The diverse nature of the Phase I comparison study sample will help make results generalizable to other system-of-care communities funded by CMHS. Younger and older children, males and females, and African-American, White, and Hispanic children are well represented in the national outcome study as well as the comparison study. Also important to generalizing findings is similarity in the severity of children's mental health disorders. In the comparison study and national outcome study samples, children's behavioral and emotional symptoms as measured by the CBCL are, on average, above the clinical range. While children's functional levels as measured by the CAFAS were higher in the comparison study, over 48 percent of children in both samples display marked or severe functional impairment. Some differences in child demographics and severity of disorder currently exist between system-of-care and non-system-of-care communities in the comparison study. If these differences persist in the final sample, future analyses will need to take into account these differences. However, a complete analysis of child and family changes over time will be appropriate only when more data are collected.

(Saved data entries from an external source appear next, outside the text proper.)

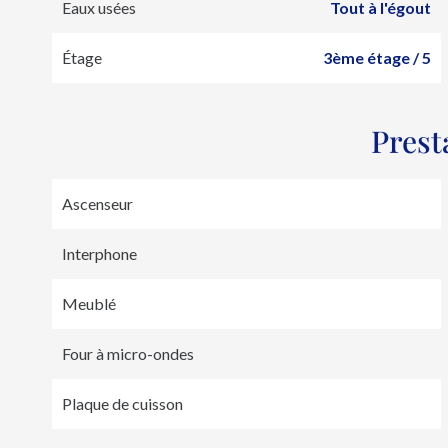
Eaux usées
Tout à l'égout
Étage
3ème étage / 5
Prest
Ascenseur
Interphone
Meublé
Four à micro-ondes
Plaque de cuisson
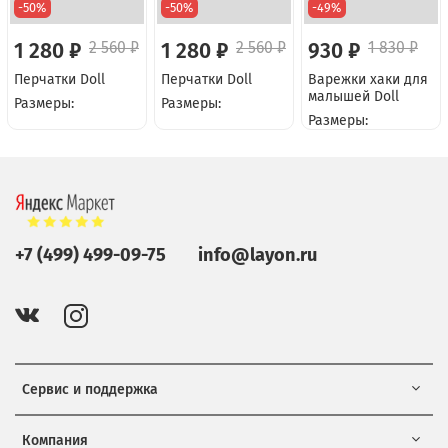
-50%
-50%
-49%
1 280 ₽
2 560 ₽
1 280 ₽
2 560 ₽
930 ₽
1 830 ₽
Перчатки Doll
Перчатки Doll
Варежки хаки для
малышей Doll
Размеры:
Размеры:
Размеры:
+7 (499) 499-09-75
info@layon.ru
Сервис и поддержка
Компания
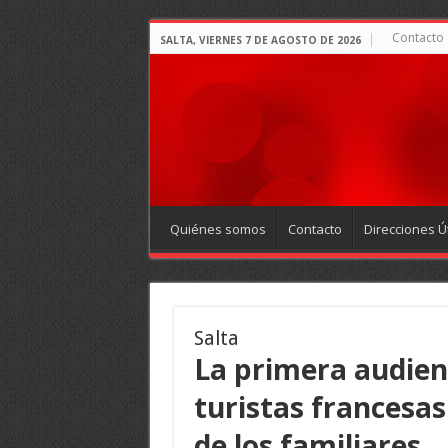
Contacto
SALTA, VIERNES 7 DE AGOSTO DE 2026
Quiénes somos
Contacto
Direcciones Út
Salta
La primera audienc
turistas francesas
de los familiares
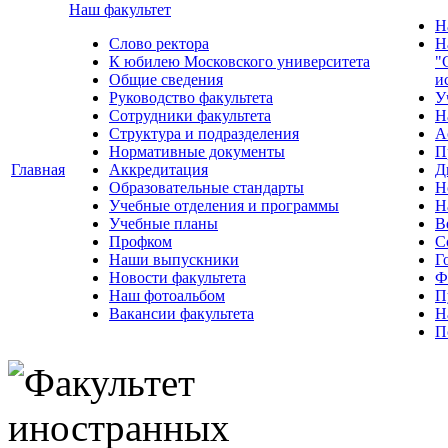
Наш факультет
Н
Слово ректора
Н
К юбилею Московского университета
"
Общие сведения
и
Руководство факультета
У
Сотрудники факультета
Н
Структура и подразделения
А
Нормативные документы
П
Главная
Аккредитация
Д
Образовательные стандарты
Н
Учебные отделения и программы
Н
Учебные планы
В
Профком
С
Наши выпускники
Г
Новости факультета
Ф
Наш фотоальбом
П
Вакансии факультета
Н
П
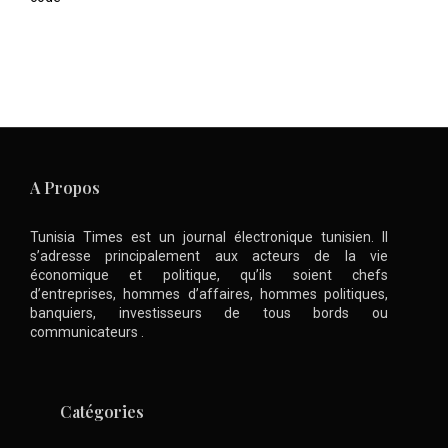
A Propos
Tunisia Times est un journal électronique tunisien. Il
s’adresse principalement aux acteurs de la vie
économique et politique, qu’ils soient chefs
d’entreprises, hommes d’affaires, hommes politiques,
banquiers, investisseurs de tous bords ou
communicateurs .
Catégories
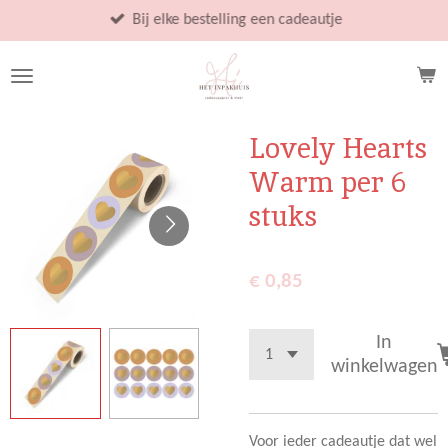
Ga
Bij elke bestelling een cadeautje
direct
naar
de
hoofdinhoud
Lovely Hearts
Warm per 6
stuks
€ 0,85
In
winkelwagen
Voor ieder cadeautje dat wel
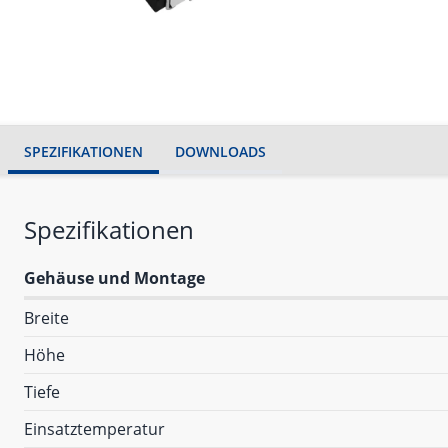
SPEZIFIKATIONEN
DOWNLOADS
Spezifikationen
Gehäuse und Montage
Breite
Höhe
Tiefe
Einsatztemperatur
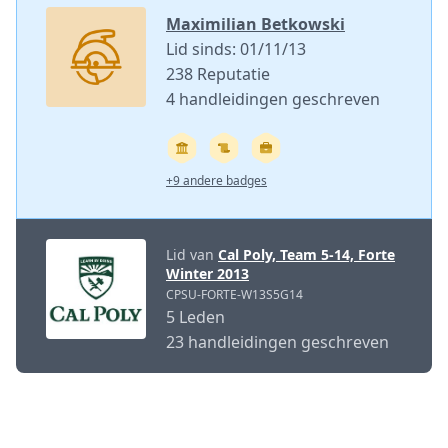
Maximilian Betkowski
Lid sinds: 01/11/13
238 Reputatie
4 handleidingen geschreven
+9 andere badges
Lid van
Cal Poly, Team 5-14, Forte
Winter 2013
CPSU-FORTE-W13S5G14
5 Leden
23 handleidingen geschreven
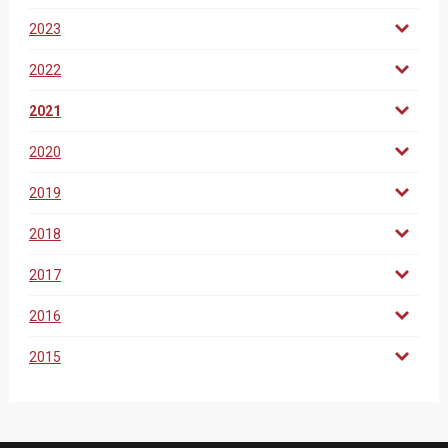
2023
2022
2021
2020
2019
2018
2017
2016
2015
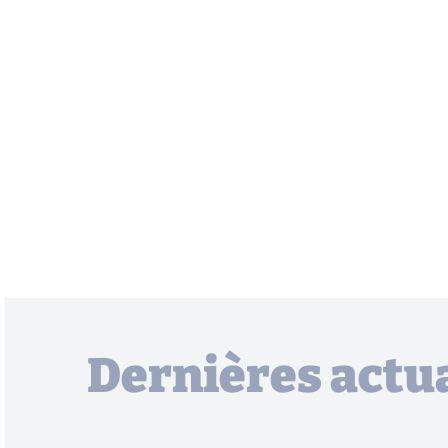
Dernières actua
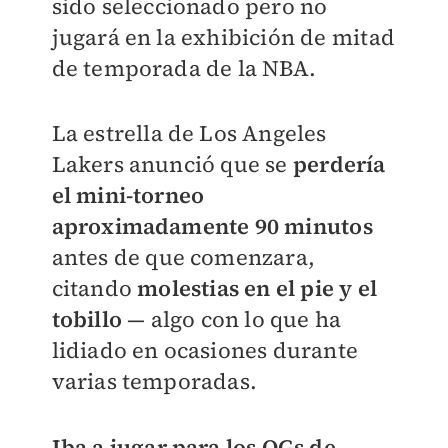
sido seleccionado pero no
jugará en la exhibición de mitad
de temporada de la NBA.
La estrella de Los Angeles
Lakers anunció que se
perdería
el mini-torneo
aproximadamente 90 minutos
antes de que comenzara,
citando
molestias en el pie y el
tobillo
— algo con lo que ha
lidiado en ocasiones durante
varias temporadas.
Iba a jugar para los OGs de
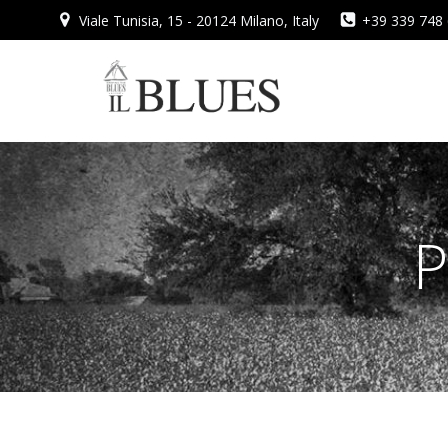
Vai
Viale Tunisia, 15 - 20124 Milano, Italy
+39 339 748
al
contenuto
P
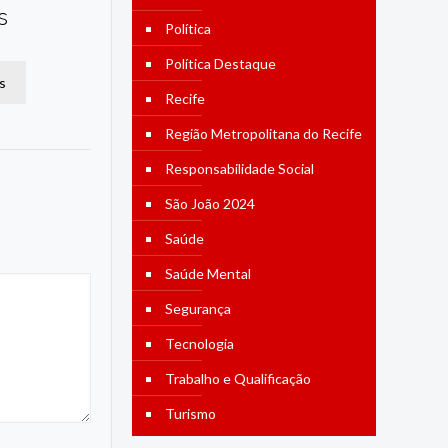
s
Política
Política Destaque
s
Recife
Região Metropolitana do Recife
Responsabilidade Social
São João 2024
Saúde
Saúde Mental
Segurança
Tecnologia
Trabalho e Qualificação
Turismo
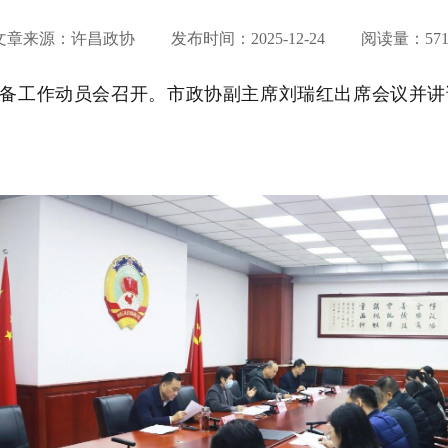
文章来源：许昌政协 发布时间：
2025-12-24
阅读量：571
议筹备工作动员会召开。市政协副主席刘瑞红出席会议并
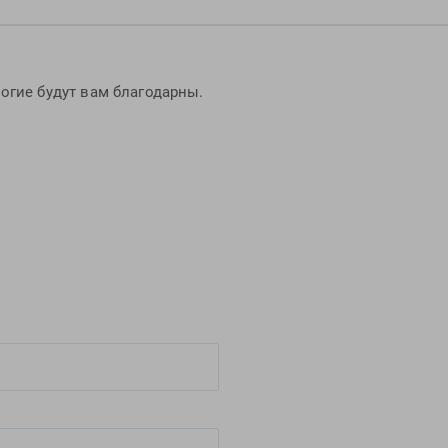
огие будут вам благодарны.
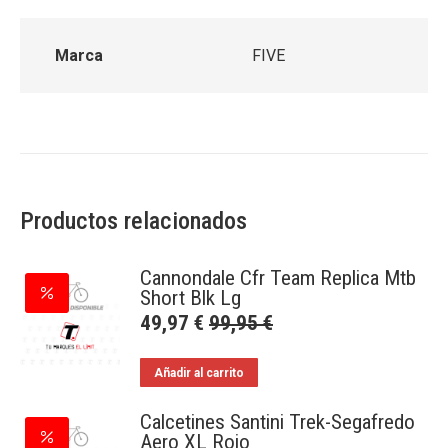
Marca
FIVE
Productos relacionados
Cannondale Cfr Team Replica Mtb
Short Blk Lg
49,97
€
99,95
€
Añadir al carrito
Calcetines Santini Trek-Segafredo
Aero XL Rojo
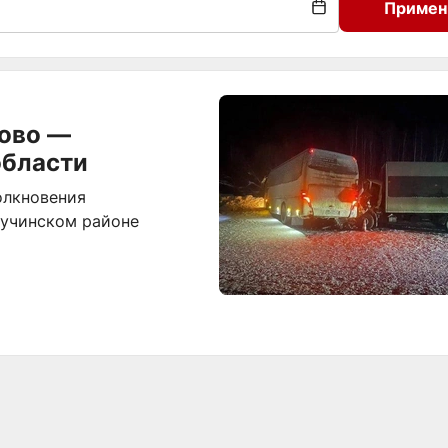
Примен
ово —
области
олкновения
гучинском районе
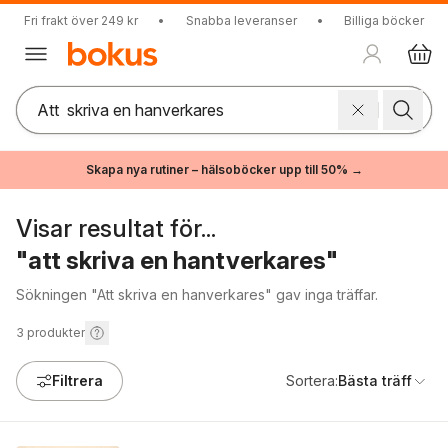
Fri frakt över 249 kr
•
Snabba leveranser
•
Billiga böcker
Skapa nya rutiner – hälsoböcker upp till 50% →
Visar resultat för...
"att skriva en hantverkares"
Sökningen "Att skriva en hanverkares" gav inga träffar.
3
produkter
Filtrera
Sortera:
Bästa träff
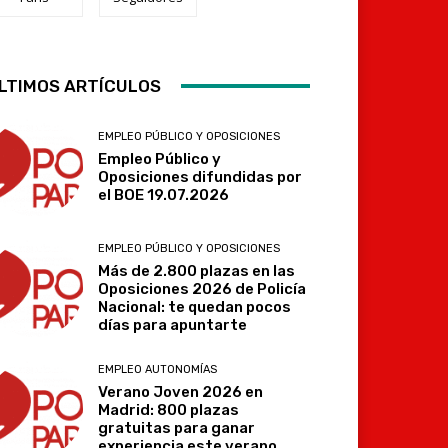
LTIMOS ARTÍCULOS
Telegram
EMPLEO PÚBLICO Y OPOSICIONES
Empleo Público y
Oposiciones difundidas por
el BOE 19.07.2026
EMPLEO PÚBLICO Y OPOSICIONES
Más de 2.800 plazas en las
Oposiciones 2026 de Policía
Nacional: te quedan pocos
días para apuntarte
EMPLEO AUTONOMÍAS
Verano Joven 2026 en
Madrid: 800 plazas
gratuitas para ganar
experiencia este verano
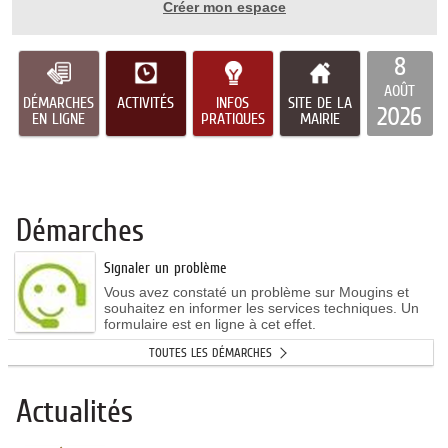
Créer mon espace
8
AOÛT
DÉMARCHES
ACTIVITÉS
INFOS
SITE DE LA
2026
EN LIGNE
PRATIQUES
MAIRIE
Démarches
Signaler un problème
Vous avez constaté un problème sur Mougins et
souhaitez en informer les services techniques. Un
formulaire est en ligne à cet effet.
TOUTES LES DÉMARCHES
Actualités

The system-level and service experiences assessments of the matching pairs of Phase I comparison study communities have shown that different service delivery approaches are being used at the system-of-care and non-system-of-care communities. System-of-care communities have implemented system-of-care principles more broadly than non-system-of-care communities. Service experiences reflect more culturally competent, community-based, and family-focused services, according to families and providers. An ethnography conducted in Baltimore, however, indicated that interactions with service delivery personnel who embody system-of-care principles may be a key ingredient facilitating change regardless of the presence of CMHS funding.

As data collection concludes in the next year, a more complete analysis, including full "triangulation" of qualitative and quantitative results, will become available.